TL;DR for Data Cleaning

This dataframe resulting from this cleaning is an example dataset. Because the cleaning code will be updated, the current cleaning code does not need to be reviewed unless you suspect anaomalies in the resulting dataframe. For any questions related to the definition of task variables, please refer to: https://docs.google.com/spreadsheets/d/1V2UD28C_zAfH90BnNO3si6c0-qDUDFbHoU44rfdEt4I/edit#gid=1309555968. Skip to heading Pilot Results for information on pilot data.

It should also be noted that data for this pilot came from two, slightly different versions of the ADLT. The first version failed to record trial latency. Thus, latencies were only examined for a subset of participants.

Source Directories

####Setup - Choose options

print_plots <- "cp" # could be "oddball" 
get_model_params <- TRUE
pilot <- FALSE #if pilot data, will read August Pilot Data
  1. Load Pilot Data…
#load data

if (pilot == FALSE){
  cannon_data_raw <- data.table::fread("~/github_repos/Cannon_Task_Inquisit/Data/PUBS_Batch1_C.csv", fill = TRUE) %>% 
  dplyr::filter(subject != 1) %>% 
  dplyr::filter(subject != "subject") 
} else{
  cannon_data_raw <- data.table::fread("~/github_repos/Cannon_Task_Inquisit/Data/PUBS_Batch1_C_Samp.csv", fill = TRUE) %>% 
  dplyr::filter(subject == 1) %>% 
  dplyr::filter(subject != "subject") 
}

#FILTER OUT TIMES BEFORE OFFICIAL DATA COLLECTION
load("cannon_processing.Rdata")
#load("Cannonball_Pilot_Cleaned_Data.Rdata")
iq_names <- colnames(cannon_data_raw)

# #If it's a pilot without numbers, do this
# if (length(unique(cannon_data_raw$subject == 1))){
#   cannon_data_raw <- cannon_data_raw %>% group_by(time) %>% mutate(subject= cur_group_id())
#   unique(cannon_data_raw$subject)
# }

1. Clean Pilot Data…

It is important to get rid of excess trials and only retain information that will be important in analysis.

if (length(Raw) == length(Chopped)){
  print("Data Successfully Chopped")
} else {
  print("Double-Check Prep")
  #Batch1: 815602 did not complete task -fine to be off in length
}
## [1] "Double-Check Prep"

2. Transform Pilot Data…

This chunk sets new variables and alters any old ones that need to be tidied. The variables created by the set_vars vector are:

predErr. Absolute prediction error (calculated using the discrep function): the PE from outcome to shield placement distMean. Prediction error from mean of distribution to shield placement. Calculated with discrep function. catch_miss. Codes values as factors “catch”, “miss”, “noresp”. Used for coding and mean comparison changepoint A column that reflects the trial number of changepoints. contains trial number when changepoint occurs and NA when no changepoint has occured.

Table 1. High-Level Task Performance. This check returns block-level info about subject’s performance. Participants are flagged if they did not respond to more than half of trials.

set_vars <- c("predErr", "distMean", "catch_miss", "changepoint", "perf", "total_trialnum" ) ##name variables needed for analysis, add as they become apparent 
trim_cols <- TRUE
cannon_data <- create_vars(cannon_data, set_vars) ## Intialize rows to calculate
cannon_data <- cannon_data %>% ungroup() %>% group_by(subject) %>% mutate(cBal = ifelse(cond[1] == "CHANGEPOINT", 2, 1))

■ ENTRIES SUPPLIED:
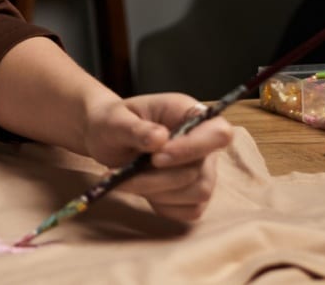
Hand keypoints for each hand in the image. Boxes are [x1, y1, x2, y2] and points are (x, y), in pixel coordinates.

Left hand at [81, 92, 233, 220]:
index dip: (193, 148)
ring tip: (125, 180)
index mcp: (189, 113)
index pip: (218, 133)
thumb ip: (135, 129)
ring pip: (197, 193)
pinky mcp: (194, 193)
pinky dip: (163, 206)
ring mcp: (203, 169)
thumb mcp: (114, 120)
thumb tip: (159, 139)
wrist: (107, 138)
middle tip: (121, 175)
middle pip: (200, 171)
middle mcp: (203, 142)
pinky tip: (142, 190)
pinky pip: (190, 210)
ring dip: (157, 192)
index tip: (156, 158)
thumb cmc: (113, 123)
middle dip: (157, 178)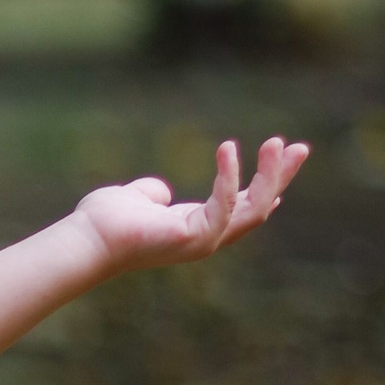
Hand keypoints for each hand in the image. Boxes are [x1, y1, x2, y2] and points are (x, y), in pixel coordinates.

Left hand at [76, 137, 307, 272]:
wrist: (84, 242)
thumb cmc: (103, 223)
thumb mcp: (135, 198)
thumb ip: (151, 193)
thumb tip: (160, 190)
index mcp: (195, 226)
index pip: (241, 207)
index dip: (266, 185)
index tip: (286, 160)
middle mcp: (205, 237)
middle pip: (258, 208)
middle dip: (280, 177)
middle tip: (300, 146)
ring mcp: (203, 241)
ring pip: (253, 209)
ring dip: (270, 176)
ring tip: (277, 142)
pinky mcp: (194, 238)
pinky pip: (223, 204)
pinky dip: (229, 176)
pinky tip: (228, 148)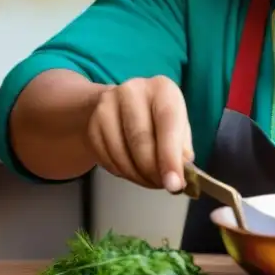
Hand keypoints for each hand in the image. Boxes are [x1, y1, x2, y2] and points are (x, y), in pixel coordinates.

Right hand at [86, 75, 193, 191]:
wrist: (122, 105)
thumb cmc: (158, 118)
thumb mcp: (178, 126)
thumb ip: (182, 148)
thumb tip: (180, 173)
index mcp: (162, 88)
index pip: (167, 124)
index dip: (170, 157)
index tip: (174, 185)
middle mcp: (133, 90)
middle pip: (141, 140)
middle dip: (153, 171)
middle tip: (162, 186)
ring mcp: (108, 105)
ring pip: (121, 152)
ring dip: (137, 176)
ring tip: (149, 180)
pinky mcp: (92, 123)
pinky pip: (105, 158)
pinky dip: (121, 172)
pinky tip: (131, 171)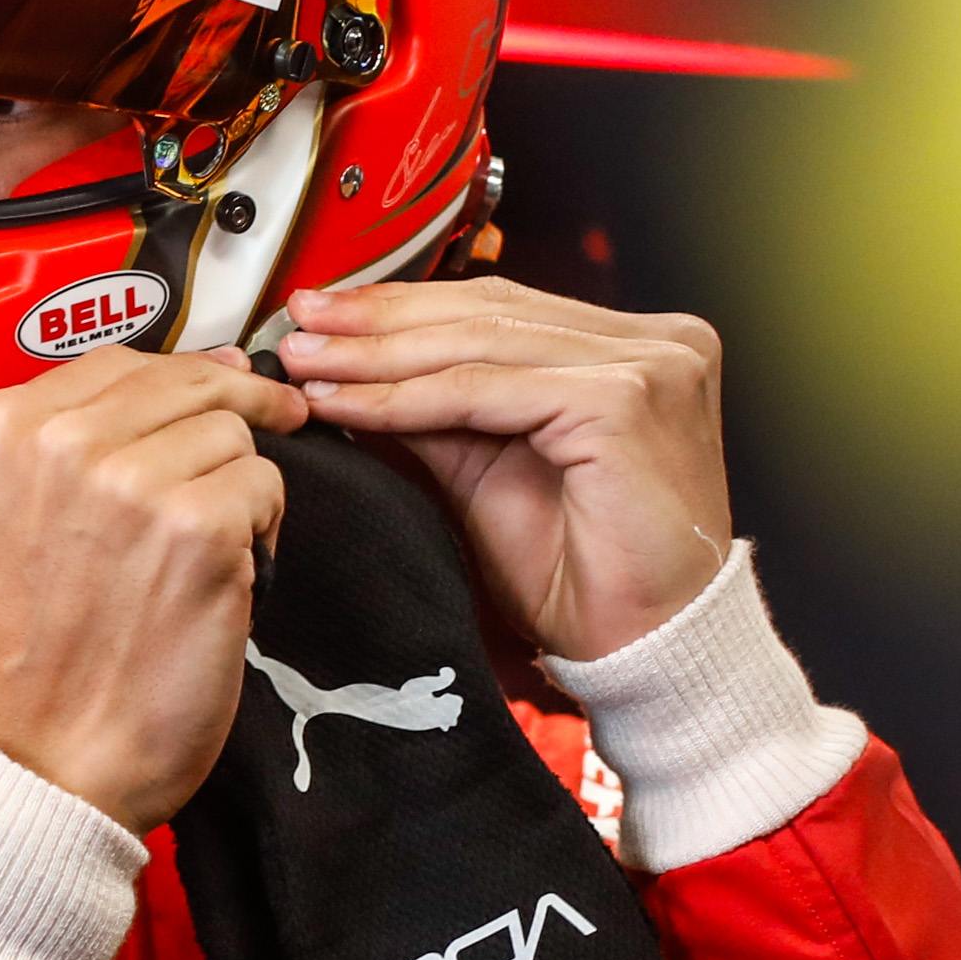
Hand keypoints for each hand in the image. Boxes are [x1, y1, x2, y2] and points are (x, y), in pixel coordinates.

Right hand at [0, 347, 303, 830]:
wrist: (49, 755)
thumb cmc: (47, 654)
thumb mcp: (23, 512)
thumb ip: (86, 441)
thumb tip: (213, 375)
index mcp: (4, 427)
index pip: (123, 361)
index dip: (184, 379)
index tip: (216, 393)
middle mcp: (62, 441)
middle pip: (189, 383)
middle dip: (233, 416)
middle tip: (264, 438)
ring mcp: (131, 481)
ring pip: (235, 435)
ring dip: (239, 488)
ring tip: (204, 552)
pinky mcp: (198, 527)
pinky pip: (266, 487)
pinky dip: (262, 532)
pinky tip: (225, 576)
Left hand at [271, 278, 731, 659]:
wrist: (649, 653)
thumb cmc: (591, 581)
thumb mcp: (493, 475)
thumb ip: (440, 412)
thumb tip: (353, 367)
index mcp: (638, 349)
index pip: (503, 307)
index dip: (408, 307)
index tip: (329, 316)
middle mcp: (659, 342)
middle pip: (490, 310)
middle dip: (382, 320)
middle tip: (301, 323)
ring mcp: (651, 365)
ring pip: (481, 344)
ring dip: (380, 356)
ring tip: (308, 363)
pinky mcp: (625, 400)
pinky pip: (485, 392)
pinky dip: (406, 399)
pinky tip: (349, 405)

■ REQUIRED WORK:
1 - Answer these questions from the data-cleaning text.
(a) What did the first version of the ADLT fail to record?
(b) Which participants does Table 1 flag?
(c) As what factors does catch_miss code values?
2 - Reproduce the data-cleaning text word for word from "#Batch1: 815602 did" to "half of trials.".

■ YOUR RESPONSES:
1 -
(a) Trial latency.
(b) Participants who did not respond to more than half of trials.
(c) "catch", "miss", and "noresp".

2 -
#Batch1: 815602 did not complete task -fine to be off in length
}
## [1] "Double-Check Prep"

2. Transform Pilot Data…

This chunk sets new variables and alters any old ones that need to be tidied. The variables created by the set_vars vector are:

predErr. Absolute prediction error (calculated using the discrep function): the PE from outcome to shield placement distMean. Prediction error from mean of distribution to shield placement. Calculated with discrep function. catch_miss. Codes values as factors “catch”, “miss”, “noresp”. Used for coding and mean comparison changepoint A column that reflects the trial number of changepoints. contains trial number when changepoint occurs and NA when no changepoint has occured.

Table 1. High-Level Task Performance. This check returns block-level info about subject’s performance. Participants are flagged if they did not respond to more than half of trials.